You don’t text your children, because they don’t need the drama; if the school wants to let them know there’s been an incident, then the students will know. But in the early afternoon, your youngest daughter, a freshman, starts a group message thread to her siblings and you. “Did you hear about that stabbing today?”
“Yeah,” her sister, a junior, replies. “My homeroom teacher’s daughter was there. She’s fine, though.”
Your son, a senior, doesn’t chime in, possibly because he is in one of the few classes where it’s inappropriate to pull out your iPhone and text. But the freshman adds a sentence you can’t quite parse, because it’s one of those texts without punctuation. “The guy who pulled the fire alarm and saved a bunch of people probably posted a selfie with his stab wound on instagram.”

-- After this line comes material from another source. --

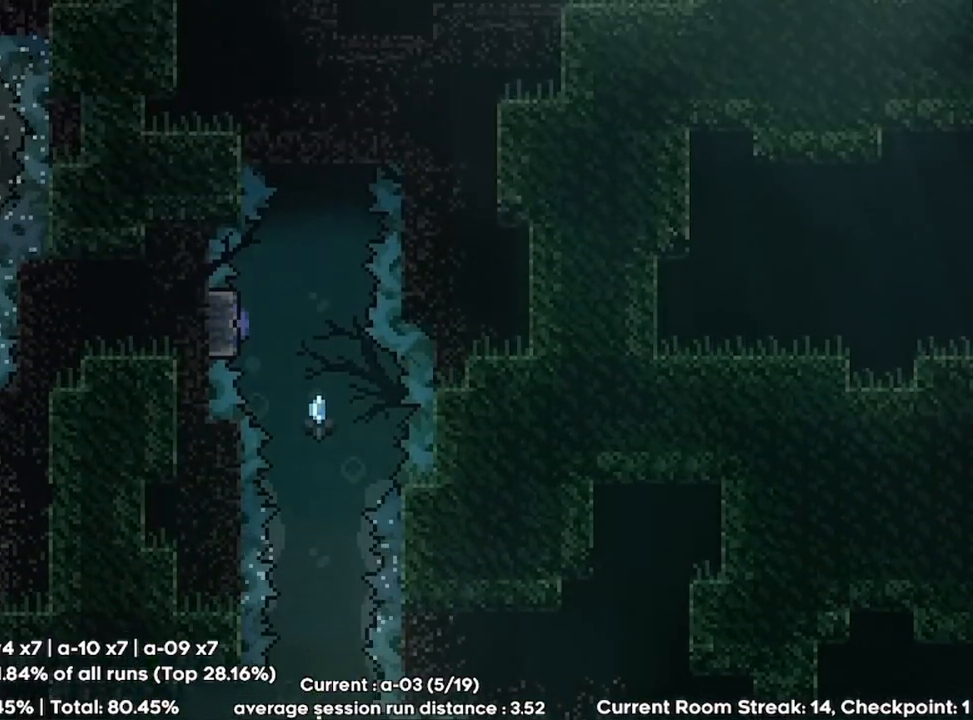
{"keys": ["grab"], "events": [[33, "dash", "down"], [200, "dash", "up"], [233, "grab", "down"], [233, "up", "up"]]}
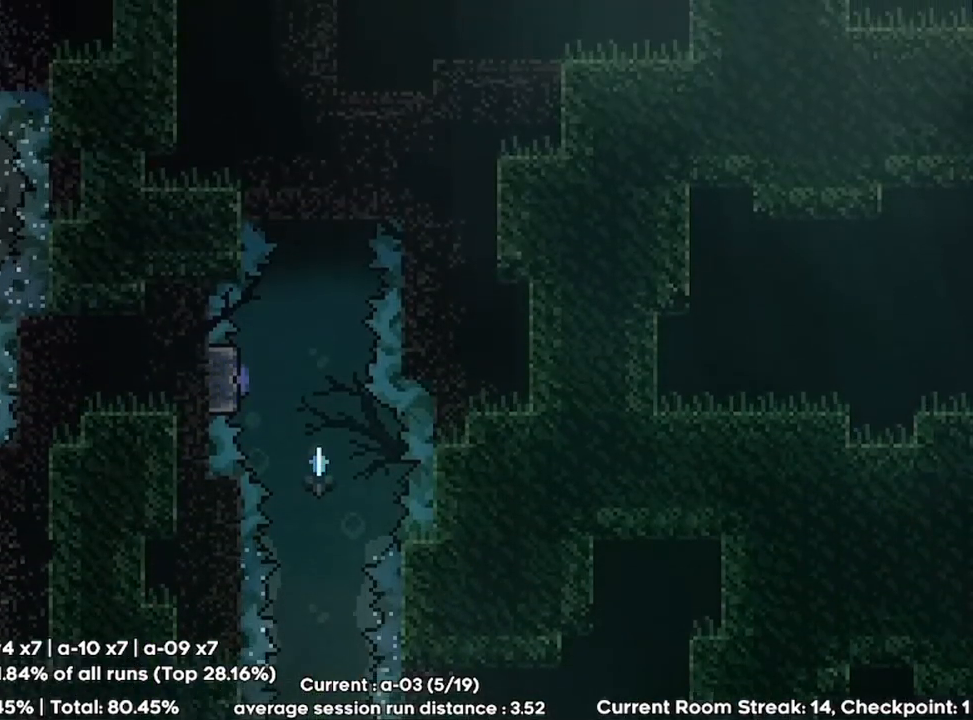
{"keys": ["grab"], "events": []}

Eventually, you decide that the message is a jaded one: that even the day’s heroism will probably be followed by stories of selfish, stupid acts. But no (and, in a way, yes): later she tells you that the “probably” was meant to modify the notion that lives were saved; the guy who pulled the fire alarm (and probably saved a bunch of lives) actually did post a photo of himself on Instagram, brandishing his bandaged arm.
It’s one of Pittsburgh’s rare, beautiful days, but you drive to school to pick the kids up, anyway. You get there much too early, so you sit in the car, watching a mother and her toddler walking up and down the sidewalk across the busy street.
The toddler keeps veering too close to the road, and you mutter “Watch out!” or “Come on, lady!” to the mother, who cannot possibly hear you.
But it doesn’t matter, because you’re not really talking to her.
After all, you are the mother who took her kids to school.
At least there are metal detectors there, you think.
This morning, your son stays home with a stomachache. Your daughters gather up their belongings for the drive to school, and you confess that you ran out of plastic forks, so you had to put a metal one into the older girl’s lunch bag. “Sorry,” you say. “It’ll probably set off the metal detector.”
“No it won’t,” she says. “They don’t put the backpacks through the metal detectors.”
“They don’t?” you ask. “But, but isn’t that where you’d put a weapon if you had one?”
“They don’t even do anything if the detector goes off when you walk through it. If you’re white, anyway,” the younger one says. She shrugs. “Even though—“
And then you’re all thinking it: even though the person most likely to carry a weapon into a school and use it on a large number of people is a white, adolescent boy.
Like the one upstairs, sleeping. Like the one locked up in juvenile detention, despite having been charged as an adult. Like the one in “extreme critical condition” at UPMC Presbyterian Hospital down the street, whose knife wound, you learned in a press report this morning, came “within millimeters” of his heart. Like the boy who pulled the fire alarm at Franklin Regional, who definitely took a selfie and probably saved a number of lives.
How are you supposed to know which one will become which?
Or what to do, if or when he does?
“By the way,” your freshman, full of the safety knowledge her childhood has taught, says to her sister. “If you hear a fire alarm, you should just run. I heard a girl talking about it on the news last night, how she was walking into the school when she heard screaming, and then the alarm, and she just ran. You have to run.”